• [RECORD EXTRACTS]:
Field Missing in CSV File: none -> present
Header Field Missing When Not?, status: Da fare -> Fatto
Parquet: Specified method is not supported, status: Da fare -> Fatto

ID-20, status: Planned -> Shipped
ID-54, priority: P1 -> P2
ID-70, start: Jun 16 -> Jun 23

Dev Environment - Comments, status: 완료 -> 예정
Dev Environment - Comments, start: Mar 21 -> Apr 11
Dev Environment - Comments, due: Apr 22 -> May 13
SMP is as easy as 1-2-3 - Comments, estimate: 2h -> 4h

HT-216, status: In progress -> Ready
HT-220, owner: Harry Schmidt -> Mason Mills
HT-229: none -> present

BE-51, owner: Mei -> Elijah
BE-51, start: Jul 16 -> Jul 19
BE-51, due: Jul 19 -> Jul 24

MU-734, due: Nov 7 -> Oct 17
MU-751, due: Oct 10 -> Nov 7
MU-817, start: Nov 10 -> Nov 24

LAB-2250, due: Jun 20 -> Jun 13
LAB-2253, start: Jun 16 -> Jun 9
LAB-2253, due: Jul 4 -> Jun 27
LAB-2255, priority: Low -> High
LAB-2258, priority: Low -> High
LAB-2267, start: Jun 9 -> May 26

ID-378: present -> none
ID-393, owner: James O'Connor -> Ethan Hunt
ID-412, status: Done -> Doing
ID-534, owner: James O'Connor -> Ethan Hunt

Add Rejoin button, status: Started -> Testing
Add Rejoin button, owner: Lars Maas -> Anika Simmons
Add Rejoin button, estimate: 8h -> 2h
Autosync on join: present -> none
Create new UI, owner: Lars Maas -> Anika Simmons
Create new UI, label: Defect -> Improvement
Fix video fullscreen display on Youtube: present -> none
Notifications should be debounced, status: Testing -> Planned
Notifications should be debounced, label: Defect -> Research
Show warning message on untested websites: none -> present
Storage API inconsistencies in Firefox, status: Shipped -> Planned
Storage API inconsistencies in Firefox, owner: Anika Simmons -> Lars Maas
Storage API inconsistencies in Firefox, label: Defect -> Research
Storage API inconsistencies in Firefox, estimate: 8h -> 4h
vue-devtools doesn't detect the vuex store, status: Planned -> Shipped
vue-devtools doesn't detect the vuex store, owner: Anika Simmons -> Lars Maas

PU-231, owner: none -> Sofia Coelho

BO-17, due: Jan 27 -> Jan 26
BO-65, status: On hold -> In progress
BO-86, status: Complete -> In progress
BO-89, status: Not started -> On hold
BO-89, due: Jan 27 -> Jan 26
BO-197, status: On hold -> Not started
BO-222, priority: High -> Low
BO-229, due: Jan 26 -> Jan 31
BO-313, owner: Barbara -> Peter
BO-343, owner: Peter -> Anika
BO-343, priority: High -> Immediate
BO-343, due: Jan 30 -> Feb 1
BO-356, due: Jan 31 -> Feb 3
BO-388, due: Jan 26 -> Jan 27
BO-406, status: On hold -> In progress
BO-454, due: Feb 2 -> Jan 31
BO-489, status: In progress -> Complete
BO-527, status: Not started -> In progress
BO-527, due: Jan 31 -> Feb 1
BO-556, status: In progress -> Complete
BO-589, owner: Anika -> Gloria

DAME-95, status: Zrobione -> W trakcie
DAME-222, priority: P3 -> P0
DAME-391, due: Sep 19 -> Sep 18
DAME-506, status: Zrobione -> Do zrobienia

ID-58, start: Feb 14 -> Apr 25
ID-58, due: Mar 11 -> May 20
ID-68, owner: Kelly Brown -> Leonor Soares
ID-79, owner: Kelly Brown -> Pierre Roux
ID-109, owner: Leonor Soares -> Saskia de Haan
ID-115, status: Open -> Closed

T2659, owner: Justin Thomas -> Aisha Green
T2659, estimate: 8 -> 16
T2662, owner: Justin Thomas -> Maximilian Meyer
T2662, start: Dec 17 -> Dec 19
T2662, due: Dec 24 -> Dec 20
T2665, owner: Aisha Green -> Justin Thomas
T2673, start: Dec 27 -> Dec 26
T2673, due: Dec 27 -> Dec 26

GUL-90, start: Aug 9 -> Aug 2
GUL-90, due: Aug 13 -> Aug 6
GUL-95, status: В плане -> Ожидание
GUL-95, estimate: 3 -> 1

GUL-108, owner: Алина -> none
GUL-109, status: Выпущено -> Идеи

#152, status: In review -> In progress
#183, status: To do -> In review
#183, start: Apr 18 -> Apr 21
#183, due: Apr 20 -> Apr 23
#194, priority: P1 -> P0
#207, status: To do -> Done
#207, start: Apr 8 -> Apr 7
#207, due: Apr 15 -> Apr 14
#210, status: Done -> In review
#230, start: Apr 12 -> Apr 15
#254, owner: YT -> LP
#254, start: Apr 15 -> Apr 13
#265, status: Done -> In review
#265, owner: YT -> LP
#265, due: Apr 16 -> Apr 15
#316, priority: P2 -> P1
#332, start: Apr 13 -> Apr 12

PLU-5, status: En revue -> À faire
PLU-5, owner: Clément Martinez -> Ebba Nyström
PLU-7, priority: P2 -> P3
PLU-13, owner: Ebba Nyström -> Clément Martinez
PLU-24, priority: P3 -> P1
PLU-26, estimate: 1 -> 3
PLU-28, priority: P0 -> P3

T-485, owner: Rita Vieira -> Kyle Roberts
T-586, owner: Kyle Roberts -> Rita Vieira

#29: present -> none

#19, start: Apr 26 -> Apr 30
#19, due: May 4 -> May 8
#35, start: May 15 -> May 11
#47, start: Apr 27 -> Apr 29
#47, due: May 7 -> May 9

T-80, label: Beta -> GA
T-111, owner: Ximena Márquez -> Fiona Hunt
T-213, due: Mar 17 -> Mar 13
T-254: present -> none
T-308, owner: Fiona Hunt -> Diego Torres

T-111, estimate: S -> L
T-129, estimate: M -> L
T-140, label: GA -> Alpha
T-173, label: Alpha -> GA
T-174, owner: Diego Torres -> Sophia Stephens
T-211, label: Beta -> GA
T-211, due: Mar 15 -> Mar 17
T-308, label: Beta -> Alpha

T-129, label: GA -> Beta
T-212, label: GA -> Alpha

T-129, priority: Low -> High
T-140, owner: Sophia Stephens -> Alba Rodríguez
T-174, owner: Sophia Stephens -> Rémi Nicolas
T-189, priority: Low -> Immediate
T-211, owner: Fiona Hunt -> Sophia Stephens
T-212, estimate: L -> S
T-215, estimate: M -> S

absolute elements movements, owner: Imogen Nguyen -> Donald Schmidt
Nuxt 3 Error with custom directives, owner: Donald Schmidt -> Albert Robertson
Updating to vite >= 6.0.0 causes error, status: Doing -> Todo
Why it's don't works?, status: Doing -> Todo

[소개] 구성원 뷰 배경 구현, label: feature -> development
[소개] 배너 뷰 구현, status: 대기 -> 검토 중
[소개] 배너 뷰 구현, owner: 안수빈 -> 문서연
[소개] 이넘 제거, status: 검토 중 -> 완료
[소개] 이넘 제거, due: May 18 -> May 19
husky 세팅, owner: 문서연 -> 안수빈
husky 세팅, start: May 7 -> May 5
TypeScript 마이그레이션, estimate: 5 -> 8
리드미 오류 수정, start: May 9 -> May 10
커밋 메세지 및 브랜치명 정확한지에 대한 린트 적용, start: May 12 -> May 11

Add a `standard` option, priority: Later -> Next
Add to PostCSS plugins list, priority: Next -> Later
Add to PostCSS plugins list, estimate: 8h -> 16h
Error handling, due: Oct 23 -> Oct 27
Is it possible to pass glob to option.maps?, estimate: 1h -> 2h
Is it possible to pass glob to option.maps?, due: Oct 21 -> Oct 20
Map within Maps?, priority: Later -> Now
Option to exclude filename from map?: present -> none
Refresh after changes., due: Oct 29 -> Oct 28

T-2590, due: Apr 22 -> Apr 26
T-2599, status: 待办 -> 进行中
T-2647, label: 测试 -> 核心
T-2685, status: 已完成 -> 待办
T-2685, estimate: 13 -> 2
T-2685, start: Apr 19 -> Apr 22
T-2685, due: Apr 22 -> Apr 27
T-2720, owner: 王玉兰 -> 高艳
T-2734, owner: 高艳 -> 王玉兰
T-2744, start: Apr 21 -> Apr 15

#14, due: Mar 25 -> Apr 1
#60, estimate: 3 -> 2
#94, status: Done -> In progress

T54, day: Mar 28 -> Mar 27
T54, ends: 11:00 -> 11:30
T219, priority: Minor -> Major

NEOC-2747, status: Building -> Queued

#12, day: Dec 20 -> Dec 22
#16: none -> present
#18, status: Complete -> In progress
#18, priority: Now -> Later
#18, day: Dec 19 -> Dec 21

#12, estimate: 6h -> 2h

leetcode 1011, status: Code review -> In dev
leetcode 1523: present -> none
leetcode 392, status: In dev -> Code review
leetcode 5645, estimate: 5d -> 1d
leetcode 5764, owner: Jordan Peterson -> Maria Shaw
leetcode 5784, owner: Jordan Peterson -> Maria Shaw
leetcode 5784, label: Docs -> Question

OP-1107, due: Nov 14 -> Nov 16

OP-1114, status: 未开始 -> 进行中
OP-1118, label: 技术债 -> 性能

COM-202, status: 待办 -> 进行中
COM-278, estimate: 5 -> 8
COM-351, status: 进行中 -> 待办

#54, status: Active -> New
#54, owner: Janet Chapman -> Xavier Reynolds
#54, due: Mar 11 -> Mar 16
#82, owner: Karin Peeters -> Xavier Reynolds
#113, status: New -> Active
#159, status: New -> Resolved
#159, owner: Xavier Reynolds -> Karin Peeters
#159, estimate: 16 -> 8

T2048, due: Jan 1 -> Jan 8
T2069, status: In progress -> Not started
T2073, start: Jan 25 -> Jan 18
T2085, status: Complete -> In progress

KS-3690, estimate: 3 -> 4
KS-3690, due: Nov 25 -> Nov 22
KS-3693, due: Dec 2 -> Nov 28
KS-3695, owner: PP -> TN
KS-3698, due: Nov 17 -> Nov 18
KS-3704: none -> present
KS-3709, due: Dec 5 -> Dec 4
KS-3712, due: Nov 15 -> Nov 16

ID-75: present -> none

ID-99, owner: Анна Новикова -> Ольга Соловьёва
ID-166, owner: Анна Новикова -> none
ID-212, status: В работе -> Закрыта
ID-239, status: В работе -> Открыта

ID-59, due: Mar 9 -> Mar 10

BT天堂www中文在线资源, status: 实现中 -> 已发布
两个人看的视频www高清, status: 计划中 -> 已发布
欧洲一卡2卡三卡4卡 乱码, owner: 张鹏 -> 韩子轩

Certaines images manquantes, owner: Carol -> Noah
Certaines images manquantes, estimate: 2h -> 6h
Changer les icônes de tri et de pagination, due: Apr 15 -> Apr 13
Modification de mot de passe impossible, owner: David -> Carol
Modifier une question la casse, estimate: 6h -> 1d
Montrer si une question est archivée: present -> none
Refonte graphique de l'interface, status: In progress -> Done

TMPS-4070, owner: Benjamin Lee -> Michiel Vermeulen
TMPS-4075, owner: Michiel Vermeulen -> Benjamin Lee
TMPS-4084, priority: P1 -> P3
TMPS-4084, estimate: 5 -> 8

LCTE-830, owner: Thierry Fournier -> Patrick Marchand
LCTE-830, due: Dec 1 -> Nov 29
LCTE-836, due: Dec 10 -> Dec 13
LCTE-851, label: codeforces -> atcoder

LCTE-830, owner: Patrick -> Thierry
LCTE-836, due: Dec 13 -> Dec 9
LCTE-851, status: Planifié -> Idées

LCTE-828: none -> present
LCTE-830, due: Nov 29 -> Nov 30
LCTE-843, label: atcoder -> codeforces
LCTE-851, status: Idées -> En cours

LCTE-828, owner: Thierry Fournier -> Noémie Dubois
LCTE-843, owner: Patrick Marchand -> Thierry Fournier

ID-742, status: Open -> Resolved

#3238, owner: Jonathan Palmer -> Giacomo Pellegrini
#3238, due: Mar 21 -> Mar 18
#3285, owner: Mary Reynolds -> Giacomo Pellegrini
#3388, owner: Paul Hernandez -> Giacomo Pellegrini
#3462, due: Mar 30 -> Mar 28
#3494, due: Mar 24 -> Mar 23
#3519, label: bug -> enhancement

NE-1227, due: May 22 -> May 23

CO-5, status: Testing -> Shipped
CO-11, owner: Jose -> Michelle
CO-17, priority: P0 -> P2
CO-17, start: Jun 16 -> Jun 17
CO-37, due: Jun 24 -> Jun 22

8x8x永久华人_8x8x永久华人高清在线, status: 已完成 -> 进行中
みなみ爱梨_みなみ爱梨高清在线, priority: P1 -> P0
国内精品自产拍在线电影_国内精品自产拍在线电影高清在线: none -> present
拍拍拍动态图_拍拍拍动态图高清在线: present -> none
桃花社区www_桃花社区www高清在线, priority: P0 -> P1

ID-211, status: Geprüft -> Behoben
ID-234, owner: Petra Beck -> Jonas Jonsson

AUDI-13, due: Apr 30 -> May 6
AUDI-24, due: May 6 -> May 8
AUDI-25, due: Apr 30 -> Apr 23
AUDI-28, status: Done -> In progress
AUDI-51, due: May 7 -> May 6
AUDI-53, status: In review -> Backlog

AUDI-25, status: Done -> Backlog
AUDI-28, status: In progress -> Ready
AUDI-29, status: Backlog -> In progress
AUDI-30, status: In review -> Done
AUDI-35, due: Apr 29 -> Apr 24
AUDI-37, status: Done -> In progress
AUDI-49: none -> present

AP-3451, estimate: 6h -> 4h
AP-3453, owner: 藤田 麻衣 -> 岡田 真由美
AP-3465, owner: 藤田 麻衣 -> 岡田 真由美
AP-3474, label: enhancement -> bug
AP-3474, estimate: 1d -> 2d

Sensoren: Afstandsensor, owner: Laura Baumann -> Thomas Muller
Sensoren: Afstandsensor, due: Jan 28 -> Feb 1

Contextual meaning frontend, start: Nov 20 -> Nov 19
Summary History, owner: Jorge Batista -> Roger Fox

• [YOUR GOAL]: Where a line of the listing holds "inconsistencies", show that line.

• [SOLVED PROBLEM]:
Storage API inconsistencies in Firefox, status: Shipped -> Planned
Storage API inconsistencies in Firefox, owner: Anika Simmons -> Lars Maas
Storage API inconsistencies in Firefox, label: Defect -> Research
Storage API inconsistencies in Firefox, estimate: 8h -> 4h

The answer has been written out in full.